Text shown:

As night turned to dawn and the wind decreased we did manage to fly the genniker safely.  We had only a few miles left and the call was made to re-hoist the A-2 and finish the race under full spinnaker – A call that I was not keen on to begin with.  As we were packing the shoot I (gratefully!) noticed a long tear down the luff from its hasty take down only a few hours earlier.  Not 15 minutes later, I heard a shout from above.  The only spare halyard we had had burst while flying the genniker.  Like pro’s, we took down the sail.  We flew the jib on our last remaining halyard across the finish line.

Later that day, sitting in the sun at yacht club I realized why those salty old dogs gave us looks of such apprehension when we proudly announced that we were all newbies.  However, I would not have traded that experience for the world.  The crew was amazing.  The boat held up magnificently.  And how else would you want to be initiated into your first Transpac?  We suffered a lot of breakage, some injuries, we were all tired and hungry and smelly.  But the experience was priceless.

Written tasks:
A) In the sailing account, which sail did the crew fly across the finish line?
B) Translate this sentence from the sailing account into Spanish: "However, I would not have traded that experience for the world."
The records have no connection to the sailing account.

Information shown:
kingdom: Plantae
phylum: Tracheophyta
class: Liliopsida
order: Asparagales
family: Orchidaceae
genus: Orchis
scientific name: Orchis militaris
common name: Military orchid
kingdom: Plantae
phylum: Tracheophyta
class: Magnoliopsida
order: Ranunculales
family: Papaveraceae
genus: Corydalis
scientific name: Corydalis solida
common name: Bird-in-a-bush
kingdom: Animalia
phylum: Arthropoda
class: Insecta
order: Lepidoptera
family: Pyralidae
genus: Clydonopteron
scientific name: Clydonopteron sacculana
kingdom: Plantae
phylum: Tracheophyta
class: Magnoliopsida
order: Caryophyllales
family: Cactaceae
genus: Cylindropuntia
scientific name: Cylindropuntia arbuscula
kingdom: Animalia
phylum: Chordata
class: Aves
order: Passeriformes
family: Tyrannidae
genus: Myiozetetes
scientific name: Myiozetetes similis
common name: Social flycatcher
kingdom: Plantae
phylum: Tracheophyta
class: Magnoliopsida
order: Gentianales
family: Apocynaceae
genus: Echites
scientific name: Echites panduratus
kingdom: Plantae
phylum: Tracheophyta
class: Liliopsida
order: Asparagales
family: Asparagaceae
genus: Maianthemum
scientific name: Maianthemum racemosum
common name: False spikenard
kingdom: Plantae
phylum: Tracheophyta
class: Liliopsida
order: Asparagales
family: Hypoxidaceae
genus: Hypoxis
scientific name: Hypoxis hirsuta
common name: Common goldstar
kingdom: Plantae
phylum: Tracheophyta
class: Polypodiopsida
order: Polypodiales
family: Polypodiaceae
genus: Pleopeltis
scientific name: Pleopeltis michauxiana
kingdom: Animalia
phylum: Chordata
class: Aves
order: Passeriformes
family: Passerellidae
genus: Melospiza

Results:
A) The jib, flown on their last remaining halyard.

B) Sin embargo, no habría cambiado esa experiencia por nada del mundo.